However, area farmers, residents, and motorists are cautioned that there is still plenty of activity in the fields and on the rural roads as farmers continue after harvest with the baling and field prep work.
Farmers and motorists:
*If you must move machinery on a roadway after dark, have working headlights and flashing front and rear warning lights.
*Always display the reflective, triangular slow-moving vehicle emblem on all tractors, combines, grain carts, and other farm machinery when driven or pulled on public roadways.
*Remember to be watchful on county roads during harvest. A car going 50 mph coming up behind a farm implement moving at 15 mph closes at a rate of over 50 feet per second.
*Don't pull out in front of farm vehicles. Heavily loaded trucks and grain trailers can't stop as quickly as a passenger car.

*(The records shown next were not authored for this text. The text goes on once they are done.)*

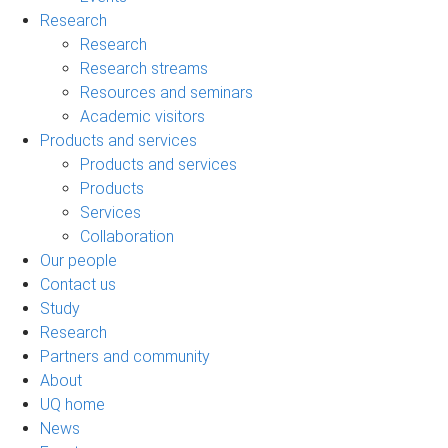
Research
Research
Research streams
Resources and seminars
Academic visitors
Products and services
Products and services
Products
Services
Collaboration
Our people
Contact us
Study
Research
Partners and community
About
UQ home
News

*Watch out! Trucks and farm equipment may be entering the roadway from field lanes in places where you wouldn't normally expect them.
*Give them room. Eight-row headers are nearly 25 feet wide and 12-row headers are nearly 35 feet wide. These take up nearly all of a roadway. When overtaking a combine, give the farmer time to see you and to find a safe place where he/she can pull over and make room for you to pass. Never attempt to pass a wide farm machine until the driver is aware of your presence.
*Never try to pass a combine or other implement on the shoulder of the road. If you hit a washout or hidden culvert, you could roll the vehicle.
*Harvest activity can disturb deer, causing them to be on the move during times of the day they are usually lying down. Be especially alert for deer during harvest.
Please be alert and stay safe as the fall harvest days play out.